Owing to foreign payment pressure and political uncertainty in Pakistan, and in the world, the rupee weakened 4% on Friday, with the inter-bank rate becoming Rs110 to the US dollar at one point of the currencies’ trade.
The inter-bank opened the day at Rs105.50 and touched Rs110 during the wee hours. It was trading at Rs108.50-Rs109 per US dollar 45-minutes before Friday break at 12.30pm.
“We are observing the situation… and will take action if needed,” spokesperson Abid Qamar of State Bank of Pakistan told to The Express Tribune on the phone.
The market is moving on its own fundamentals, there might be some payment pressure as well. If the situation doesn’t calm down, the central bank will take necessary action by the evening, he added.
The open market strictly followed movement in the inter-bank throughout its first session on Friday; the inter-bank market will resume at approximately 2:30pm.
President Forex Association of Pakistan Malik Bostan said there was no panic in the open market. “People have adopted the wait and see strategy following heavy losses sustained in July in a similar situation,” he said.
“It seems the International Monetary Fund (IMF) has mounted pressure to devalue the rupee,” he said, adding, “if this is the situation the government must take the nation into confidence.”

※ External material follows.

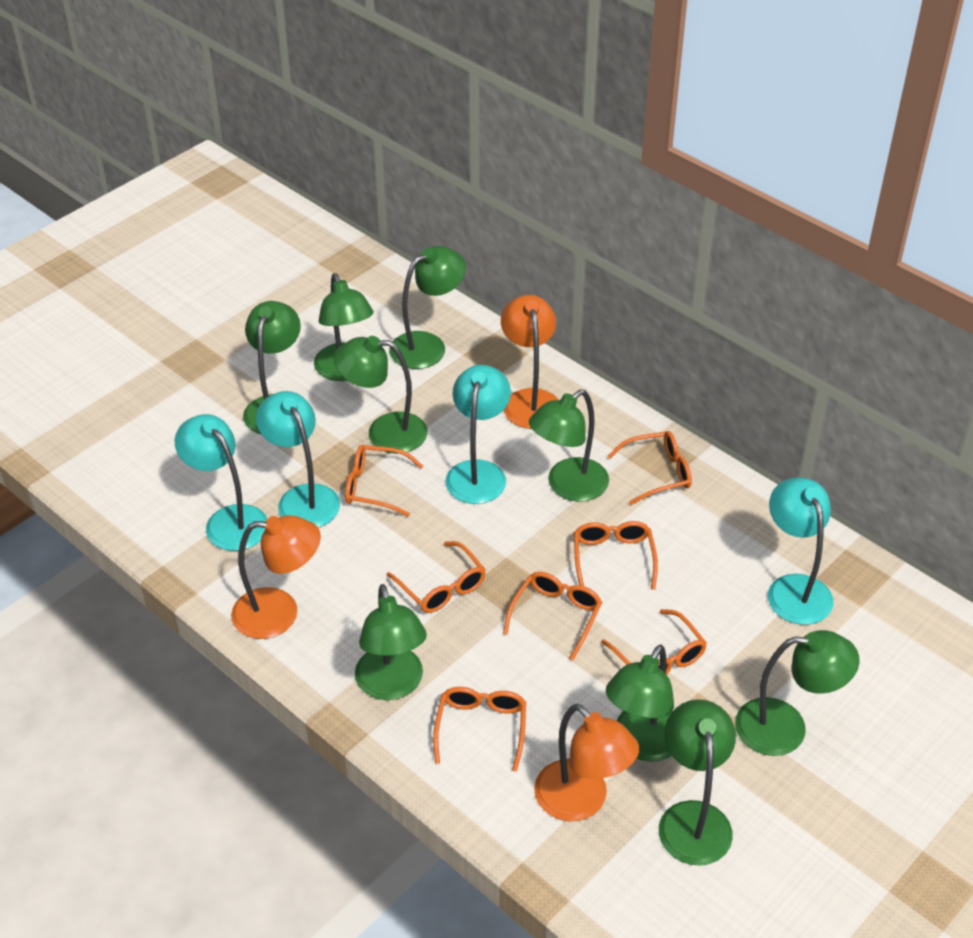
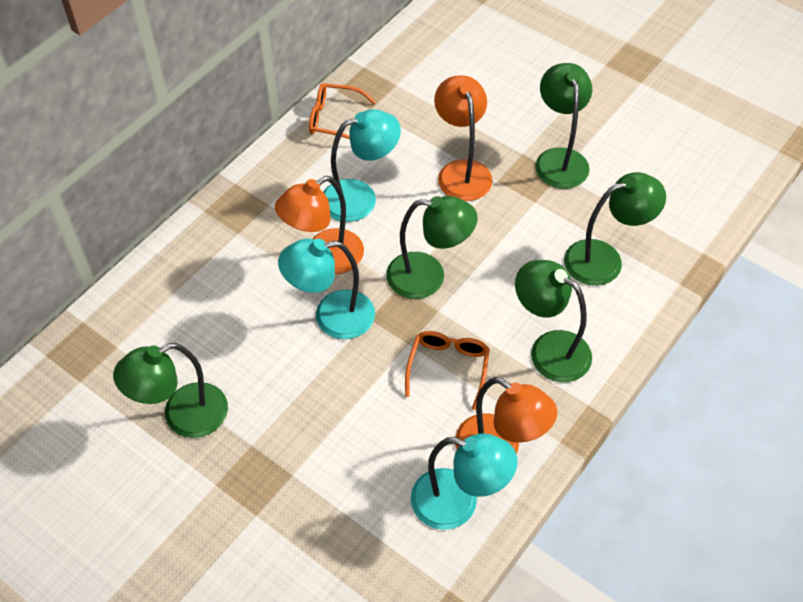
green lamp: [243,301,301,434] [314,273,374,381] [334,336,428,454] [355,584,427,700] [389,246,466,369] [529,389,609,502] [606,645,674,762] [659,699,736,866] [735,630,859,756] = 9 -> [113,343,228,438] [386,196,478,299] [515,260,592,382] [535,63,592,189] [564,172,666,286] = 5
orange glasses: [345,445,423,517] [387,541,486,613] [433,687,526,772] [503,572,602,660] [574,521,658,590] [601,609,707,675] [608,431,692,505] = 7 -> [309,83,376,140] [405,331,490,410] = 2
turquoise lamp: [175,414,267,551] [256,391,340,527] [445,365,511,504] [768,477,833,625] = 4 -> [278,239,375,339] [323,109,401,222] [411,434,518,530] = 3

With the political canvas changing everyday, including Pakistan Peoples Party (PPP) joining hands with the Pakistan Awami Tehreek (PAT) to demand the resignation of Punjab Chief Minister Shehbaz Sharif, or with Jamaat-e-Islami (JI) planning a street protest against US President Donald Trump’s decision to recognise Jerusalem as Israel’s capital — political uncertainty is sure to have its affect on the market.
Earlier in July 2017, the rupee lost 3.19% to Rs108.25 per US dollar for one day only in the inter-bank, but intervention by the then Finance Minister Ishaq Dar helped it recover to Rs105.70 per US dollar the next day.